* _ELENCO ATTIVITÀ_:
1: Nell'articolo sulla sentenza della Cassazione, quale corte aveva negato al nigeriano il riconoscimento dello status di rifugiato?
2: Trascrivi fedelmente l'articolo sulla sentenza della Cassazione da "Gli omosessuali che" a "status di rifugiato.".
3: Scrivi il seguito dell'articolo sulla sentenza della Cassazione, riprendendo dopo l'ultima frase riportata.

Gli omosessuali che vengono perseguitati nel proprio Paese di origine hanno automaticamente diritto alla protezione internazionale. A deciderlo è stata la sesta sezione civile della Cassazione che ha annullato una sentenza della Corte d'appello di Ancona che, non credendo al racconto di un nigeriano, gli aveva negato il riconoscimento dello status di rifugiato.
Ai giudici della Corte d'appello di Ancona, l'immigrato aveva raccontato che, "data l'estrema povertà in cui viveva, era stato indotto alla prostituzione" e che "la sua famiglia era stata uccisa dai parenti di un cliente" che "si era sentito male durante un incontro". Stando a quanto segnalato nell'istanza di protezione, i familiari del cliente avrebbero anche sporto denuncia alla polizia. Il nigeriano era comunque riuscito a sfuggire dall'arresto quando i poliziotti avevano fatto irruzione nel suo appartamento. "Poiché le minacce continuavano - aveva, quindi, raccontato ai giudici - aveva deciso di lasciare la Nigeria e di raggiungere l'Italia via mare". La Corte d'appello di Ancona non gli aveva creduto, la Suprema Corte sì.
"La sentenza impugnata - sottolineano gli 'alti' giudici - non ha valutato le difficili condizioni personali in cui egli si trovava al momento della narrazione, senza escludere la sostanziale verità del fatto consistente nella reazione violenta dei familiari di un cliente (dell'immigrato, ndr) che aveva portato all'uccisione dei propri familiari e a minacce nei suoi confronti". In questo modo, a detta della Cassazione, i giudici di merito non hanno valutato la sostanziale "coerenza e plausibilità" del racconto. "Non hanno valutato che l'omosessualità era considerata come reato in Nigeria - è l'accausa contenuta nell'ordinanza depositata oggi - è una grave ingerenza nella vita privata dei cittadini omosessuali, che compromette grandemente la loro libertà personale e li pone in una situazione oggettiva di pericolo, tale da giustificare la concessione della protezione internazionale".

[Dati raccolti]

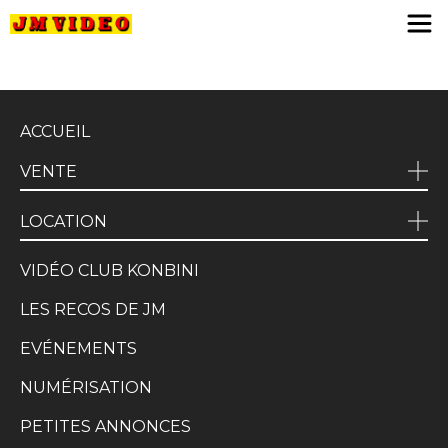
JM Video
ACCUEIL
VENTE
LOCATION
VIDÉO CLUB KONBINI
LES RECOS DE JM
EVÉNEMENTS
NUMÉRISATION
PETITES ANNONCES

* * *

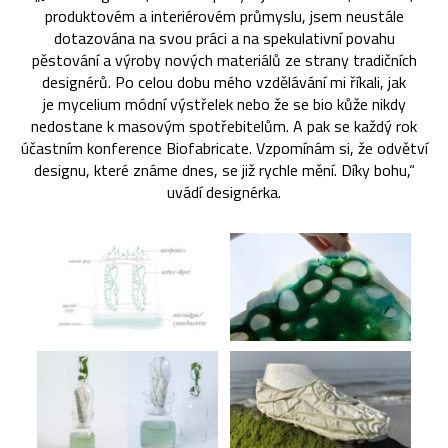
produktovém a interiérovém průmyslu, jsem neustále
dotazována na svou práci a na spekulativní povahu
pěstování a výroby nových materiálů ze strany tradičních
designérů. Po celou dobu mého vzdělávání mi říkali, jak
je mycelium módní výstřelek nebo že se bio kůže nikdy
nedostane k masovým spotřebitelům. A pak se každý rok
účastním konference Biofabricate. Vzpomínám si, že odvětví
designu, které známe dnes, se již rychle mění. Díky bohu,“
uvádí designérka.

==

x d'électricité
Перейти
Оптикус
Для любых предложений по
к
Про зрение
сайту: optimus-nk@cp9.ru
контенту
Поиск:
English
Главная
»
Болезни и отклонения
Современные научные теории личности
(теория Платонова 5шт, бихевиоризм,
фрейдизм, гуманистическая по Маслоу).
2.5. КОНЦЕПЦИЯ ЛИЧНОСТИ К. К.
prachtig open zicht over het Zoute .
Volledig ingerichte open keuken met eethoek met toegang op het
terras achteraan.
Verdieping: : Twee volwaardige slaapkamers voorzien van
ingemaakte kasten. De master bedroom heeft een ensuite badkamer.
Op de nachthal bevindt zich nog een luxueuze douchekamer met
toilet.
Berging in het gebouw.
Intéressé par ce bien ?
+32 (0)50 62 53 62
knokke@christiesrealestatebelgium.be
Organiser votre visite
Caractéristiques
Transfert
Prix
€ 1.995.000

* _SOLUZIONI ESERCIZI_:
1: La Corte d'appello di Ancona.

2:
Gli omosessuali che vengono perseguitati nel proprio Paese di origine hanno automaticamente diritto alla protezione internazionale. A deciderlo è stata la sesta sezione civile della Cassazione che ha annullato una sentenza della Corte d'appello di Ancona che, non credendo al racconto di un nigeriano, gli aveva negato il riconoscimento dello status di rifugiato.

3:
La Corte d'appello di Ancona dovrà quindi riesaminare il caso. Non solo. Gli "alti" giudici hanno suggerito ai colleghi di ricordare che la "valutazione di credibilità o affidabilità" del richiedente asilo è "il risultato di una procedimentalizzazione legale della decisione", da svolgere "non sulla base della mera mancanza di riscontri oggettivi", ma alla "stregua di criteri stabiliti", quali la "verifica dell'effettuazione di ogni ragionevole sforzo per circostanziare la domanda", la "deduzione di un'idonea motivazione sull'assenza di riscontri oggettivi", la "non contraddittorietà delle dichiarazioni rispetto alla situazione del paese", la "presentazione tempestiva della domanda" e la "attendibilità intrinseca". La Corte ha, infine, ricordato al giudice che deve "tenere conto della situazione individuale e delle circostanze personali del richiedente, con riguardo alla sua condizione e alla sua età, e acquisire le informazioni sul contesto socio-politico del paese di rientro".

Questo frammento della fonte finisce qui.